Sebagian cuplikan sejarah menyebutkan bahwa diawali oleh rasa dengki dari pihak penguasa, maka Alptakin bersama pengikutnya harus meninggalkan negeri Khurasan untuk membuat daerah baru yang bisa memberikan nilai-nilai positif bagi perkembangan kekuasaannya. Suatu daerah yang sangat strategis yang dikenal dengan Ghazna. Maka diperkuatnyalah kota itu, termasuk diantaranya pembuatan parit dan benteng pada Tahun 962 M.[1]

Setelah Alptakin wafat digantikan oleh salah satu keturunannya yaitu Sabaktakin. Ia menjadi penguasa Dinasti Ghaznawiyah pada tahun 977 M. Pada awalnya ia memiliki Khurasan sebagai hadiah dari raja Samani Nuh bin Mansur atas jasanya berhasil memadamkan pemberontakan di Transoxiana. Setelah menguasai Persia Sabaktakin menguasai Pesyawar, kemudian Kabul dan wilayah India. Setelah berjuang selama 20 tahun Sabaktakin meninggal pada tahun 997 M. Walaupun berasal dari bangsa Turki namun ia dapat menyatukan kedua bangsa Turki dan Afghanistan karena sama-sama satu mazhab yaitu ahlu sunnah wal jamaah.[2]

Sabaktakin digantikan oleh putra sulungnya yang bernama Ismail, sayangnya Ismail tidak bijak dalam mengatur pemerintahan dan dalam menguasai Ghaznah Ismail dikerjai oleh pasukannya sampai harta ayahnya habis. Maka bangkitlah Amir Mahmud untuk mengulingkan saudaranya, dan setelah berhasil merebut Ghaznah, ia mengangkat dirinya sebagai sultan Ghaznawiyah.

### Soal Latihan
Tuliskan semua nama orang yang disebut dalam teks tentang Dinasti Ghaznawiyah di atas, sesuai urutan kemunculannya. Materi di bawah ini tidak berhubungan dengan teks tentang Dinasti Ghaznawiyah.

### Segmen Data
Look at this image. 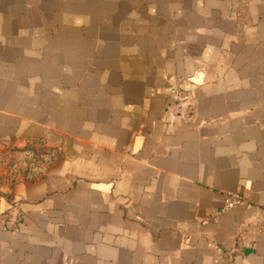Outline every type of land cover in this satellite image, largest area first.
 <instances>
[{"label": "crops", "instance_id": "1", "mask_svg": "<svg viewBox=\"0 0 264 264\" xmlns=\"http://www.w3.org/2000/svg\"><path fill=\"white\" fill-rule=\"evenodd\" d=\"M263 215L264 0H0V264H264Z\"/></svg>", "mask_w": 264, "mask_h": 264}, {"label": "built area", "instance_id": "2", "mask_svg": "<svg viewBox=\"0 0 264 264\" xmlns=\"http://www.w3.org/2000/svg\"><path fill=\"white\" fill-rule=\"evenodd\" d=\"M172 90L174 93L175 103L169 112L178 117H187V115L191 114V112L194 110L193 104L189 100L188 92L179 87H173ZM242 200L243 197L238 193L227 194L223 200L222 206L220 207V212L235 207L241 203Z\"/></svg>", "mask_w": 264, "mask_h": 264}, {"label": "trees", "instance_id": "3", "mask_svg": "<svg viewBox=\"0 0 264 264\" xmlns=\"http://www.w3.org/2000/svg\"><path fill=\"white\" fill-rule=\"evenodd\" d=\"M263 226H264V221H263Z\"/></svg>", "mask_w": 264, "mask_h": 264}]
</instances>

### Jawaban Latihan
Alptakin, Sabaktakin, Nuh bin Mansur, Ismail, Amir Mahmud